Manifestations: la contrôleure des prisons dénonce des "atteintes aux droits fondamentaux" en garde à vue

Dominique Simonnot, contrôleure des lieux de privation de liberté (CGLPL) , le 20 octobre 2020 - BFMTV
La contrôleure générale des lieux de privation de liberté (CGLPL) Dominique Simonnot dénonce "des atteintes graves aux droits fondamentaux" lors de gardes à vue de personnes interpellées à Paris dans des manifestations contre la réforme des retraites.
Dans un courrier daté du 17 avril adressé au ministre de l'Intérieur Gérald Darmanin Dominique Simonnot brocarde un "recours massif" par les forces de l'ordre à des interpellations et gardes à vue "préventives".

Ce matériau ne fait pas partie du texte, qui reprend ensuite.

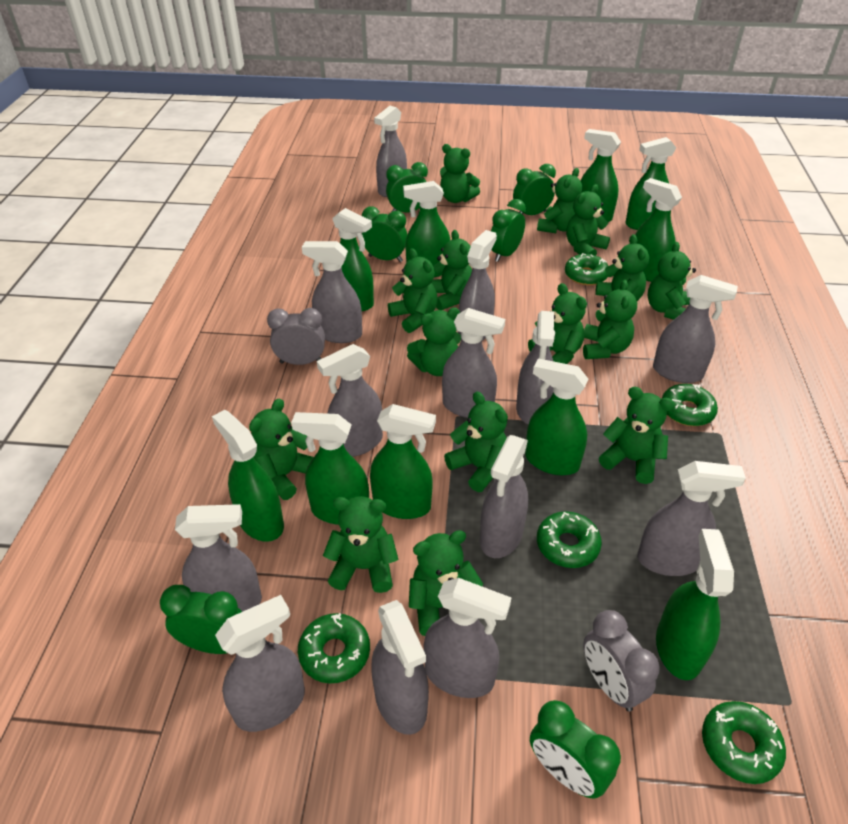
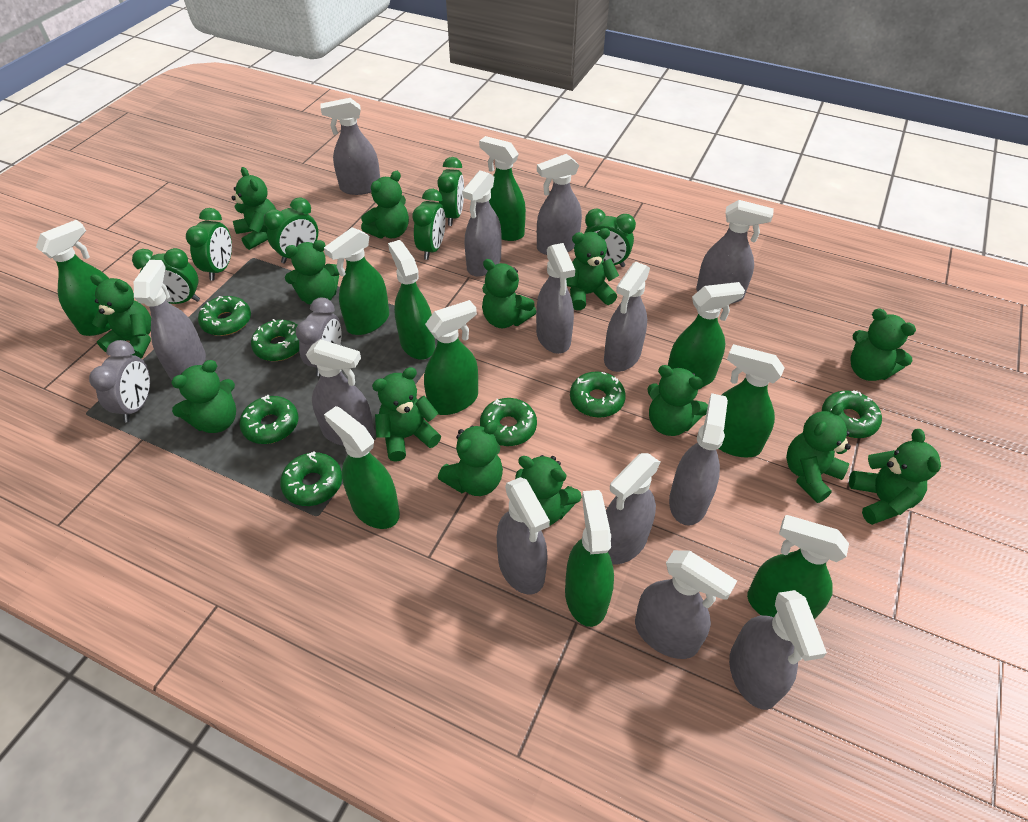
green donut: [298,613,370,683] [537,511,602,568] [565,253,608,285] [662,384,718,426] [702,701,786,784] = 5 -> [198,296,251,336] [239,395,298,444] [251,319,299,361] [280,452,342,506] [480,398,537,446] [570,372,626,418] [822,390,882,438] = 7
green teddy bear: [249,398,313,500] [323,496,398,593] [388,248,438,333] [407,307,461,376] [409,530,483,636] [431,230,472,310] [440,144,480,203] [444,392,508,492] [528,283,587,364] [537,168,582,233] [566,184,610,256] [583,280,637,359] [595,234,649,301] [599,387,675,484] [648,242,696,320] = 15 -> [90,274,151,359] [171,360,236,433] [231,167,276,250] [285,240,339,305] [361,171,409,238] [372,367,441,462] [438,421,503,496] [482,259,536,328] [515,455,582,526] [566,228,619,310] [647,365,708,436] [786,403,851,503] [849,429,941,525] [850,308,916,381] = 14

"Certains agents avaient eu pour 'consignes et ordres hiérarchiques d'interpeller sans distinction' toute personne se trouvant dans un secteur ou un autre de la capitale", écrit-elle.

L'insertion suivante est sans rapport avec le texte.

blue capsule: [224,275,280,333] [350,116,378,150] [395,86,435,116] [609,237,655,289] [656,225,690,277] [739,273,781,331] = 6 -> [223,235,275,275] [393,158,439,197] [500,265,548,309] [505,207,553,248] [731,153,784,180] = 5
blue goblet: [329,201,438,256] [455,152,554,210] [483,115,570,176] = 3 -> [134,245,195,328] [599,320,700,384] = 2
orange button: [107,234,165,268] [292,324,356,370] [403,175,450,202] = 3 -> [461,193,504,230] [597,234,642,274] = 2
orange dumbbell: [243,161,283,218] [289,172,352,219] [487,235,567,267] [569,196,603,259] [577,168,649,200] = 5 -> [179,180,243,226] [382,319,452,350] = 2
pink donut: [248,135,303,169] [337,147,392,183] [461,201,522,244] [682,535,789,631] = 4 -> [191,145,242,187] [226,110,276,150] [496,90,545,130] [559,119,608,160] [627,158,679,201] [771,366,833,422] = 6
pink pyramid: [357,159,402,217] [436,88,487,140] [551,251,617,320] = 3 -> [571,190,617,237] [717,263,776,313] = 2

"Les interpellations préventives, ça n'existe pas"
Dès le début de la contestation de la réforme des retraites, associations, partis politiques, magistrats et avocats ont dénoncé des "interpellations préventives" lors des manifestations. Le 21 mars dernier, la Défenseure des droits Claire Hédon s'était elle aussi alarmée de ces interpellations.

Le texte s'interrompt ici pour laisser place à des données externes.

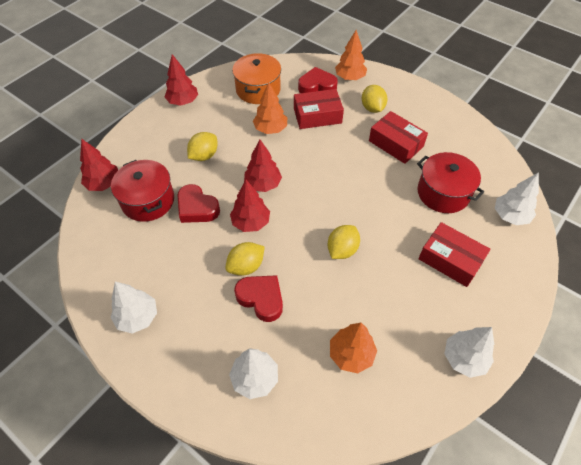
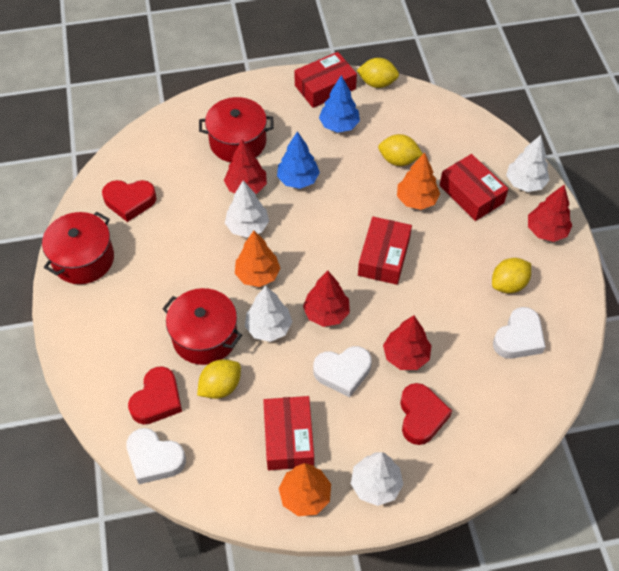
blue tree: none = 0 -> [277,131,320,189] [319,75,360,133] = 2
orange pot: [232,53,281,104] = 1 -> none = 0
red box: [294,89,344,129] [369,111,428,164] [418,222,491,287] = 3 -> [263,396,314,470] [294,52,357,108] [358,217,412,285] [440,154,508,221] = 4
red pot: [111,160,174,222] [417,152,484,213] = 2 -> [42,212,114,284] [162,288,242,365] [199,97,274,162] = 3
white heart: none = 0 -> [126,428,186,484] [313,346,372,398] [493,307,546,359] = 3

À plusieurs reprises, le préfet de police de Paris Laurent Nuñez s'est inscrit en faux contre ces accusations: "les interpellations préventives, ça n'existe pas". Au regard des "très nombreuses interpellations", Dominique Simonnot explique avoir "diligenté en urgence des visites dans certains locaux de gardes à vue de Paris".
Dans un courrier daté du 2 mai, le ministère de l'Intérieur a répondu à Dominique Simonnot. "Le CGLPL excède ses compétences, notamment lorsqu'elle dénonce 'une instrumentalisation des mesures de garde à vue à des fins répressive", écrit Gérald Darmanin. Il assure que le rôle de la controleure n'est pas d'analyser les interpellations, mais uniquement "les conditions de prises en charge et de transfèrement des personnes privées de libertés".
"Les 24 et 25 mars, trois équipes de contrôleurs ont visité neuf commissariats parisiens pour contrôler les conditions de prises en charge des personnes interpellées" et "s'assurer du respect de leurs droits fondamentaux", explique la contrôleure dans sa lettre.
La conclusion de ces contrôles est accablante, Dominique Simonnot faisant état "d'atteintes graves aux droits fondamentaux des personnes enfermées". D'une part "en raison des conditions matérielles de prise en charge dans certains locaux" et d'autre part du fait "du nombre important de procédures conduites en méconnaissance des normes et principes qui régissent la procédure de garde à vue, voire, dans certaines situations, en violation des textes applicables".
"Privation de liberté"
Elle dénonce ainsi des "irrégularités dans les documents relatifs à l'interpellation et l'indigence des éléments permettant de caractériser l'infraction ou la tentative d'infraction en cause". "Ces carences, affectant les documents de procédure, ajoute-t-elle, sont particulièrement alarmantes."
La contrôleure note en outre qu'alors que "80% des procédures sont classées sans suite une fois opéré le contrôle de l'autorité judiciaire, la minorité des personnes déférées (...) quitte le tribunal libre".
Dominique Simonnot considère que les "instructions données par la préfecture de police et le parquet de Paris notamment (...) révèlent un recours massif, à titre préventif, à la privation de liberté à des fins de maintien de l'ordre public".
Laurent Nuñez dément
Le préfet de Police, Laurent Nuñez, s'est élevé contre ces accusations ce mercredi. "Je ne passe aucune instruction de procéder à des interpellations préventives", a-t-il assuré sur CNews ce mercredi.
"Je me sens un peu insulté, offensé quand j’entends dire ça", a-t-il ajouté.
Il a expliqué que les interpellations lors des manifestations contre la réforme des retraites ont principalement pour motifs des "atteintes aux forces de l'ordre" avec des jets de projectiles par exemple et des "cortèges sauvages" dont les membres brûlent des poubelles et des voitures.
"Moi ce que je demande aux fonctionnaires de police, c'est d’interpeller les individus qui commettent ces infractions et uniquement ces infractions", a déclaré le préfet de Police.
"Ces interpellations ont permis d’éviter des exactions beaucoup plus graves", a encore affirmé Laurent Nuñez.
Pour la contrôleure générale, "cette approche du maintien de l'ordre révèle non seulement une instrumentalisation des mesures de gardes à vue à des fins répressives mais également un dévoiement du rôle de l'autorité judiciaire dont le rôle (...) n'est pas de garantir la sécurité juridique des mesures de police, a fortiori lorsqu'elles sont sciemment prises en méconnaissance de la loi".